WHAT THE TASK REQUIRES:
Could you retype all of the records exactly, leaving out every picture?

Saved entries
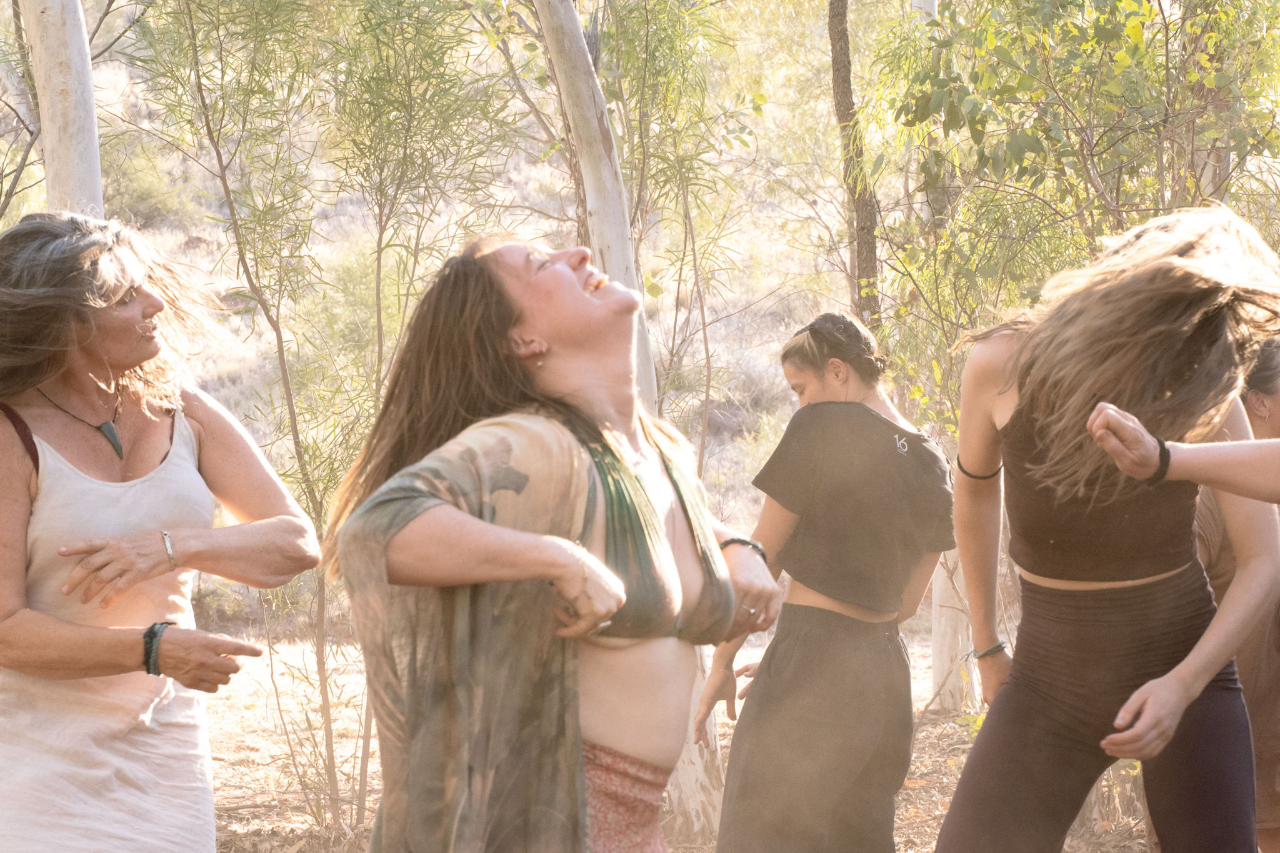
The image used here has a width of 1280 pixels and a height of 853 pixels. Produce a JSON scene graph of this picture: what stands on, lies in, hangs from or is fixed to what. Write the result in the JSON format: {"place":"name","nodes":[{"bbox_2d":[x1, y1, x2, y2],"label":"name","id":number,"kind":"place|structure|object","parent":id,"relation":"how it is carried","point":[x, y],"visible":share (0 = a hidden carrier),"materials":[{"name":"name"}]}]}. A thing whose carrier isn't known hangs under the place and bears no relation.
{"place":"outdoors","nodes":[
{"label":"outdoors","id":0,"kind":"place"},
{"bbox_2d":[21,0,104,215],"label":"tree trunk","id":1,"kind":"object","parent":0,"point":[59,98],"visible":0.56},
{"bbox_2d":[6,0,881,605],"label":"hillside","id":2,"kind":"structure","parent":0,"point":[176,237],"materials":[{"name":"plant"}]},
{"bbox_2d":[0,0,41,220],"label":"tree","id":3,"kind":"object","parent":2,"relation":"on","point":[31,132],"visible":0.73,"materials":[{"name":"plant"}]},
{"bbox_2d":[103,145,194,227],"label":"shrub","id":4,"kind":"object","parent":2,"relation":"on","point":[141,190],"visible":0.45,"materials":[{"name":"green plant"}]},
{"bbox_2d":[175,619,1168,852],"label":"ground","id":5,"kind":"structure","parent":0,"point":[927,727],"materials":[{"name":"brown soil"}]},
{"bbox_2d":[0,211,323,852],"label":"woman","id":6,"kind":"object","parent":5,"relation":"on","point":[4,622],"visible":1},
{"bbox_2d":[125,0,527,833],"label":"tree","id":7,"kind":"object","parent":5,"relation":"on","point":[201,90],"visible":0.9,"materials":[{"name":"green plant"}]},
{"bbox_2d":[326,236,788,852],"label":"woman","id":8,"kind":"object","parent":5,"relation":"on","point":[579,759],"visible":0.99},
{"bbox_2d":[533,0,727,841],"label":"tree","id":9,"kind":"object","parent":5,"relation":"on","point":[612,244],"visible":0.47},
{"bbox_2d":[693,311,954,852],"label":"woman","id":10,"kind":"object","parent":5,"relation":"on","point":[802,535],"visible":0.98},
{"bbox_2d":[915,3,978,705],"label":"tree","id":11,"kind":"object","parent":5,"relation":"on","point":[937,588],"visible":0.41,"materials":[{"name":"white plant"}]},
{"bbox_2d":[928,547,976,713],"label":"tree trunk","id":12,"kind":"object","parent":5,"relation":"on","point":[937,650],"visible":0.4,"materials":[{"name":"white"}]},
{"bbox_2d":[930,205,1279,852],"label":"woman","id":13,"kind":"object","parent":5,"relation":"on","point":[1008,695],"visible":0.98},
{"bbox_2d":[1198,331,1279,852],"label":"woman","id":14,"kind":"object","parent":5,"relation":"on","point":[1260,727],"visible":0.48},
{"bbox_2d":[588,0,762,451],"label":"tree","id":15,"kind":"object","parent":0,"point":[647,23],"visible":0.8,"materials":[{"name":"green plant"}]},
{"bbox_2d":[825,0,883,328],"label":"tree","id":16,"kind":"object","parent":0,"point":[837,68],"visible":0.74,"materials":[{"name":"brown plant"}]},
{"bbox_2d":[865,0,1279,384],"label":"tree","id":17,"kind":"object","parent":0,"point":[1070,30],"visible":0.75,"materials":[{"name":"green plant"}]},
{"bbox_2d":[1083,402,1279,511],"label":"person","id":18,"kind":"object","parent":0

OUTPUT BELOW:
The image used here has a width of 1280 pixels and a height of 853 pixels. Produce a JSON scene graph of this picture: what stands on, lies in, hangs from or is fixed to what. Write the result in the JSON format: {"place":"name","nodes":[{"bbox_2d":[x1, y1, x2, y2],"label":"name","id":number,"kind":"place|structure|object","parent":id,"relation":"how it is carried","point":[x, y],"visible":share (0 = a hidden carrier),"materials":[{"name":"name"}]}]}. A thing whose carrier isn't known hangs under the place and bears no relation.
{"place":"outdoors","nodes":[
{"label":"outdoors","id":0,"kind":"place"},
{"bbox_2d":[21,0,104,215],"label":"tree trunk","id":1,"kind":"object","parent":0,"point":[59,98],"visible":0.56},
{"bbox_2d":[6,0,881,605],"label":"hillside","id":2,"kind":"structure","parent":0,"point":[176,237],"materials":[{"name":"plant"}]},
{"bbox_2d":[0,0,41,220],"label":"tree","id":3,"kind":"object","parent":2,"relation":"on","point":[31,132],"visible":0.73,"materials":[{"name":"plant"}]},
{"bbox_2d":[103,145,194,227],"label":"shrub","id":4,"kind":"object","parent":2,"relation":"on","point":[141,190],"visible":0.45,"materials":[{"name":"green plant"}]},
{"bbox_2d":[175,619,1168,852],"label":"ground","id":5,"kind":"structure","parent":0,"point":[927,727],"materials":[{"name":"brown soil"}]},
{"bbox_2d":[0,211,323,852],"label":"woman","id":6,"kind":"object","parent":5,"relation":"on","point":[4,622],"visible":1},
{"bbox_2d":[125,0,527,833],"label":"tree","id":7,"kind":"object","parent":5,"relation":"on","point":[201,90],"visible":0.9,"materials":[{"name":"green plant"}]},
{"bbox_2d":[326,236,788,852],"label":"woman","id":8,"kind":"object","parent":5,"relation":"on","point":[579,759],"visible":0.99},
{"bbox_2d":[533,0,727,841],"label":"tree","id":9,"kind":"object","parent":5,"relation":"on","point":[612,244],"visible":0.47},
{"bbox_2d":[693,311,954,852],"label":"woman","id":10,"kind":"object","parent":5,"relation":"on","point":[802,535],"visible":0.98},
{"bbox_2d":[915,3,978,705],"label":"tree","id":11,"kind":"object","parent":5,"relation":"on","point":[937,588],"visible":0.41,"materials":[{"name":"white plant"}]},
{"bbox_2d":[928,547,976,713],"label":"tree trunk","id":12,"kind":"object","parent":5,"relation":"on","point":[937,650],"visible":0.4,"materials":[{"name":"white"}]},
{"bbox_2d":[930,205,1279,852],"label":"woman","id":13,"kind":"object","parent":5,"relation":"on","point":[1008,695],"visible":0.98},
{"bbox_2d":[1198,331,1279,852],"label":"woman","id":14,"kind":"object","parent":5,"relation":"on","point":[1260,727],"visible":0.48},
{"bbox_2d":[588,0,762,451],"label":"tree","id":15,"kind":"object","parent":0,"point":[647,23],"visible":0.8,"materials":[{"name":"green plant"}]},
{"bbox_2d":[825,0,883,328],"label":"tree","id":16,"kind":"object","parent":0,"point":[837,68],"visible":0.74,"materials":[{"name":"brown plant"}]},
{"bbox_2d":[865,0,1279,384],"label":"tree","id":17,"kind":"object","parent":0,"point":[1070,30],"visible":0.75,"materials":[{"name":"green plant"}]},
{"bbox_2d":[1083,402,1279,511],"label":"person","id":18,"kind":"object","parent":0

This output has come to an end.